Я чуть было не обиделся, но Старостин вдруг начал фантазировать:
— Представляешь? Мы уже ушли, милиция на машине приезжает, а там бабуля какая-нибудь. — Он вытянул руки с портфелем вперед, сожмурился, весь сгорбился и, приседая, стал криво переставлять ноги. — Вылезает из машины милиционер, — Мишка резко выпрямился, отдал честь и надул щеки: — Бабуля! Вы — арестованы! А бабуля — в ответ: — Бя-бя-бя! Чиво-чиво, сынок?
Я зашелся в беззвучном смехе. Мишка тоже хохотал. Потом, отсмеявшись, мы еще долго тяжело дышали.
— Ну, ладно, — вдруг серьезно сказал Старостин. — Мы тем временем уже подходили к остановке. — Надо подумать, кого еще позовем.
— Как… — расстроился я. — Ты же сказал «вдвоем».
— Вдвоем, — подтвердил Старостин. — Но помощники не помешают.
Мне пришлось, скрепя сердце, согласиться.
Пока не приехал мой трамвай, мы успели обсудить, принять, отвергнуть и снова принять на должность гвардейцев человек пять. Но в итоге остановились на двух безусловных кандидатах: Антоне Скачкове и Славе Барсукове.
Скачков, Барсуков и Опарышев
Скачков и Барсуков всегда держались вместе и отдельно от всех остальных. Худой и невысокий Антон Скачков был внуком какого-то известного советского писателя, Героя Социалистического Труда. Двоек и троек он никогда не получал и учился на четверки, хотя всем было видно, что он где-то хитрит, откуда-то списывает, куда-то подглядывает. Но никто из учителей ни разу не смог его подловить. То же самое происходило, когда Скачков опаздывал в школу, забывал сменную обувь, дневник, тетрадки, когда он кидался в окна снежками или играл на уроках в морской бой.
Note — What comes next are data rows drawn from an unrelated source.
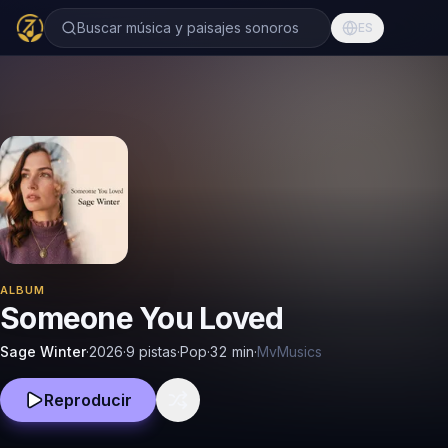
Buscar música y paisajes sonoros
ES
ALBUM
Someone You Loved
Sage Winter
·
2026
·
9 pistas
·
Pop
·
32
min
·
MvMusics
Reproducir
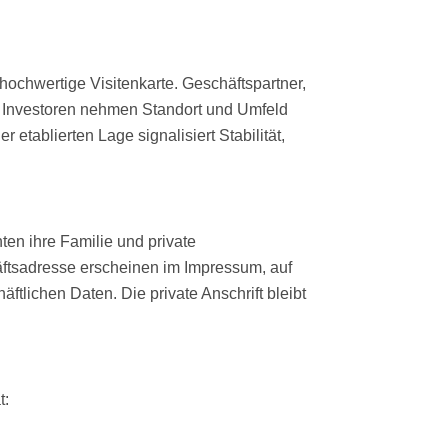
 hochwertige Visitenkarte. Geschäftspartner,
 Investoren nehmen Standort und Umfeld
etablierten Lage signalisiert Stabilität,
n ihre Familie und private
tsadresse erscheinen im Impressum, auf
tlichen Daten. Die private Anschrift bleibt
t:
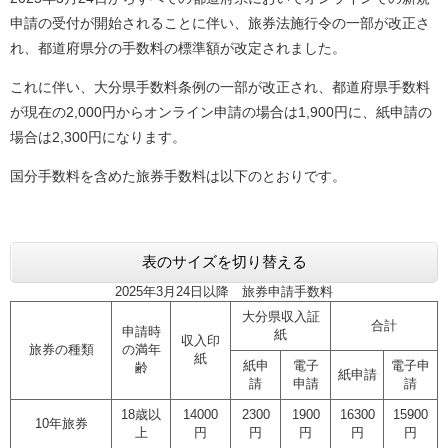
申請の受付が開始されることに伴い、旅券法施行令の一部が改正さ
れ、都道府県分の手数料の標準額が改定されました。
これに伴い、大分県手数料条例の一部が改正され、都道府県手数料
が現在の2,000円からオンライン申請の場合は1,900円に、紙申請の
場合は2,300円になります。
国分手数料を含めた旅券手数料は以下のとおりです。
表のサイズを切り替える
2025年3月24日以降 旅券申請手数料
大分県収入証
合計
申請時
紙
収入印
旅券の種類
の満年
紙
紙申
電子
電子申
齢
紙申請
請
申請
請
18歳以
14000
2300
1900
16300
15900
10年旅券
上
円
円
円
円
円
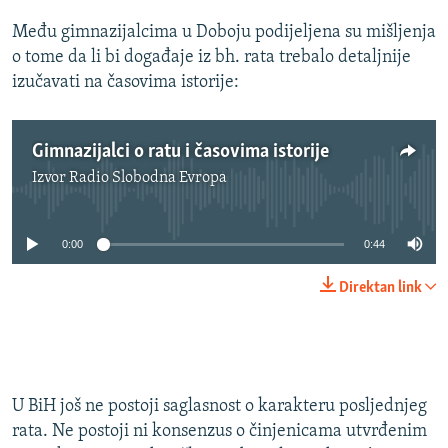
Među gimnazijalcima u Doboju podijeljena su mišljenja
o tome da li bi događaje iz bh. rata trebalo detaljnije
izučavati na časovima istorije:
Gimnazijalci o ratu i časovima istorije
Izvor
Radio Slobodna Evropa
No media source currently available
0:00
0:44
Direktan link
U BiH još ne postoji saglasnost o karakteru posljednjeg
rata. Ne postoji ni konsenzus o činjenicama utvrđenim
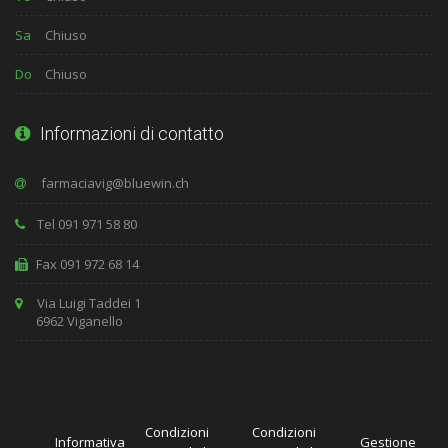
Sa
Chiuso
Do
Chiuso
Informazioni di contatto
Tel 091 971 58 80
Fax 091 972 68 14
Via Luigi Taddei 1
6962 Viganello
Condizioni
Condizioni
Informativa
Gestione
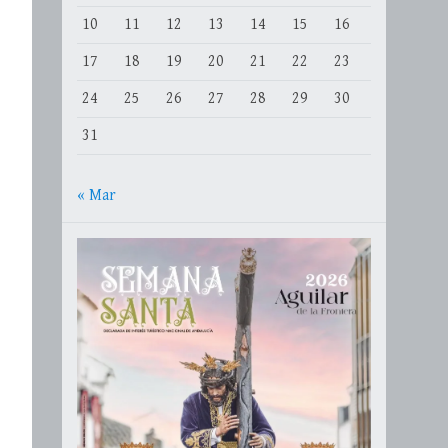
10
11
12
13
14
15
16
17
18
19
20
21
22
23
24
25
26
27
28
29
30
31
« Mar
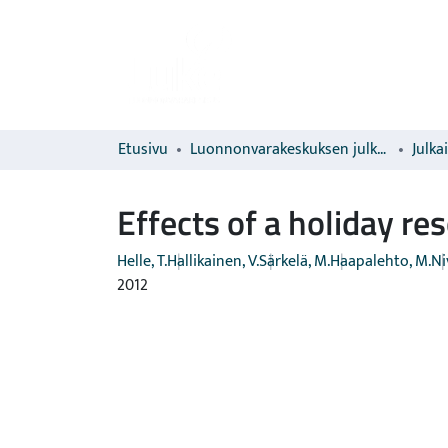
Etusivu
Luonnonvarakeskuksen julkaisut
Julka
Effects of a holiday re
Helle, T.
Hallikainen, V.
Särkelä, M.
Haapalehto, M.
Ni
2012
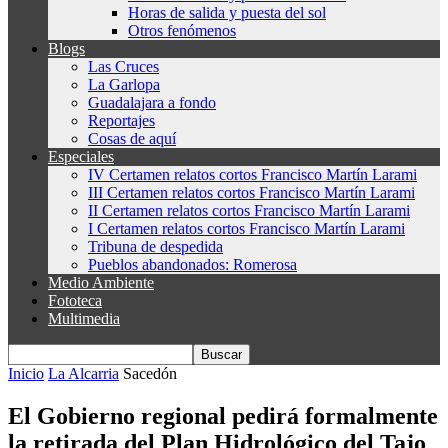
Horas de salida y puesta del sol
Otros fenómenos
Blogs
Las Cruces
La Garlopa
Guadalajara a fondo
Reportajes
Cosas de aquí
Especiales
IV Certamen relatos cortos Francisco Martín Larami
III Certamen relatos cortos Francisco Martín Larami
II Certamen relatos cortos Francisco Martín Larami
I Certamen relatos cortos Francisco Martín Larami
Tribuna de despedida
Pueblos abandonados: Romerosa
Medio Ambiente
Fototeca
Multimedia
Inicio
La Alcarria
Sacedón
El Gobierno regional pedirá formalmente
la retirada del Plan Hidrológico del Tajo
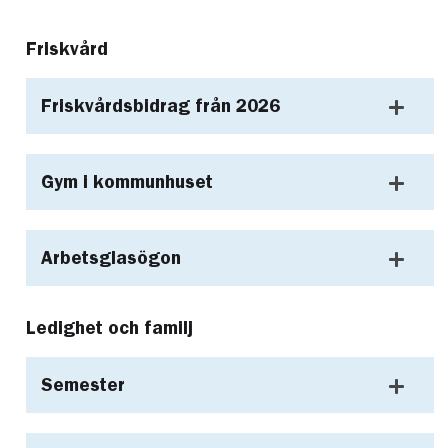
Friskvård
Friskvårdsbidrag från 2026
Gym i kommunhuset
Arbetsglasögon
Ledighet och familj
Semester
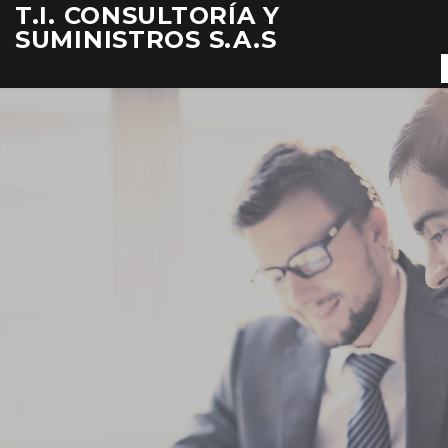
T.I. CONSULTORÍA Y
SUMINISTROS S.A.S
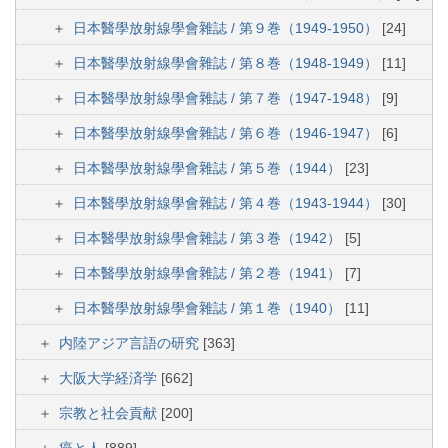
日本醫學放射線學會雜誌 / 第９巻（1949-1950）
[24]
日本醫學放射線學會雜誌 / 第８巻（1948-1949）
[11]
日本醫學放射線學會雜誌 / 第７巻（1947-1948）
[9]
日本醫學放射線學會雜誌 / 第６巻（1946-1947）
[6]
日本醫學放射線學會雜誌 / 第５巻（1944）
[23]
日本醫學放射線學會雜誌 / 第４巻（1943-1944）
[30]
日本醫學放射線學會雜誌 / 第３巻（1942）
[5]
日本醫學放射線學會雜誌 / 第２巻（1941）
[7]
日本醫學放射線學會雜誌 / 第１巻（1940）
[11]
内陸アジア言語の研究
[363]
大阪大学経済学
[662]
宗教と社会貢献
[200]
癌と人
[889]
Он вставал, подолгу говорил и выставлял дело так, что он вроде как ни в чем не виноват и никто не виноват, поэтому он, лично он, Антон Скачков, никого в случившемся не винит. Учителя смеялись, а наша пионерзажатая говорила:
— Антон! Таким поведением ты позоришь своего дедушку, инженера человеческих душ!
А Славик Барсуков, другой кандидат в гвардейцы, недавно прославился. Толстый и неуклюжий мальчик с круглым белесым лицом, он казался совершенно непохожим на своего друга Скачкова. Барсуков почти ни с кем, кроме Скачкова, не разговаривал и ходил по школе мрачный, насупившийся, а если его окликали — в ответ насмешливо улыбался странной взрослой улыбкой.
Учился он средне, ни хорошо, ни плохо, и на уроках слушал учителей очень недоверчиво, как бы давая им понять, что все, что они тут рассказывают, он еще пойдет и проверит. И он, в самом деле, дома потом перепроверял по всяким энциклопедиям, справочникам, учебникам для студентов. А потом на уроках поправлял учителей и задавал им странные вопросы, чем доводил их иногда до бешенства. Учителя не любили Барсукова за его всезнайство и нарочно снижали ему отметки. У него никогда не хватало хитрости скрывать свой ум. Он мрачнел, вставал со своего места и какими-то сложными взрослыми фразами просил объяснений. Он любил начинать со слов «Тогда у меня к вам возникает вопрос…» На него прикрикивали, и тогда он, улыбнувшись, разведя руками, словно призывая всех убедиться, что справедливости нет и не будет, садился на место.
— Ты сначала, Барсуков, с тем что в учебнике разберись, а потом будешь уже выделываться! — отчитывала его тощая учительница природоведения по кличке «очкастая селедка». — Ишь, сопляк, выискался на мою голову! Вопрос у него ко мне возникает! В этом кабинете только у меня к тебе вопросы могут возникать! Ясно?
Барсукова мы плохо знали и совсем не понимали, что у него на уме. Многие над ним посмеивались. Тем более что однажды вполне серьезно на уроке литературы он стал с жаром доказывать, что самые лучшие книги — это сказки и истории про привидения. Помню, еще Оля Семичастных зачастила тоненьким противным смехом и покрутила пальцем у виска.
Учителя разводили руками и говорили про Барсукова, что он — «мальчик со странностями». Я тоже так считал и держался от него подальше.
Но однажды он меня удивил. Произошло это на дне рождения Оли Семичастных, где собрался весь наш класс. Мне идти не хотелось, но мама сказала, что иначе я весь вечер буду музыкой заниматься. Я выбрал день рождения Семичастных.